Background: The PROLONG study showed that patients with venous thromboembolism who had qualitatively abnormal results in a D-dimer assay (Clearview Simplify D-dimer) after discontinuation of vitamin K antagonism benefit from resumption of treatment with vitamin K antagonism. The objective of this study was to evaluate the possible advantage of using quantitative D-dimer assays.

Design and Methods: VIDAS D-dimer Exclusion (bioMerieux), Innovance D-DIMER (Dade Behring), HemosIL D-dimer HS (Instrumentation Laboratory) and STA Liatest D-dimer (Diagnostica Stago) assays were performed in plasma aliquots sampled 30±10 days after cessation of vitamin K antagonism in 321 patients enrolled in the PROLONG study.

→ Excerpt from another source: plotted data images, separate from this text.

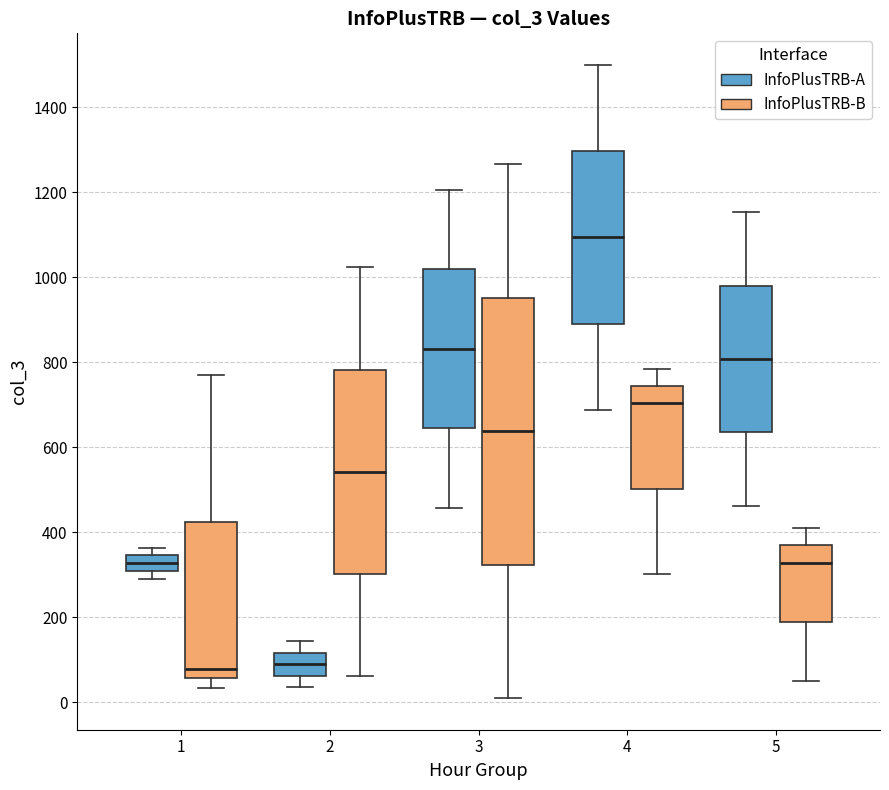

Reading left to right, transcribe this box plot: for each box, give where its median line is, the range the box spans, and where its two whiskers end, as read against the y-axis. The values are not printed on the chart, so give them approximately, as read against the axis.

1 (InfoPlusTRB-A): median 320, box 300 to 340, whiskers 300 (just below the box's lower edge) to 360
1 (InfoPlusTRB-B): median 80, box 60 to 420, whiskers 40 to 760
2 (InfoPlusTRB-A): median 100, box 60 to 120, whiskers 40 to 140
2 (InfoPlusTRB-B): median 540, box 300 to 780, whiskers 60 to 1020
3 (InfoPlusTRB-A): median 840, box 640 to 1020, whiskers 460 to 1200
3 (InfoPlusTRB-B): median 640, box 320 to 960, whiskers 20 to 1260
4 (InfoPlusTRB-A): median 1100, box 900 to 1300, whiskers 680 to 1500
4 (InfoPlusTRB-B): median 700, box 500 to 740, whiskers 300 to 780
5 (InfoPlusTRB-A): median 800, box 640 to 980, whiskers 460 to 1160
5 (InfoPlusTRB-B): median 320, box 180 to 360, whiskers 60 to 420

Results: During the follow-up without vitamin K antagonism, 25 patients had recurrent venous thromboembolism. The cut-off levels of the quantitative assays giving results most comparable with those of the qualitative test were: VIDAS = 800 ng/mL; Innovance = 800 ng/mL; HemosIL HS = 300 ng/mL; STA Liatest = 700 ng/mL. When the effect of the patients’ age (≤ 70 vs. >70 years) was analyzed, it was found that only in younger patients was the rate of recurrence of venous thromboembolism significantly higher in patients with abnormal D-dimer levels. However, using the quantitative assays and age-specific cut-off levels it was possible to determine statistically significant hazard ratios also in elderly patients (VIDAS = 600 and 1200 ng/mL, Innovance = 500 and 900 ng/mL, HemosIL HS = 250 and 450 ng/mL, STA Liatest = 700 and 1000 ng/mL, in patients aged ≤ 70 and >70 years, respectively).

Conclusions: Quantitative D-dimer assays may provide information useful for evaluating the individual risk of recurrent venous thromboembolism. They seem particularly advantageous since they allow the selection of different cut-off levels according to the age or other characteristics of the patients.

Key words: anticoagulation, D-dimer, recurrence, risk factors, venous thromboembolism.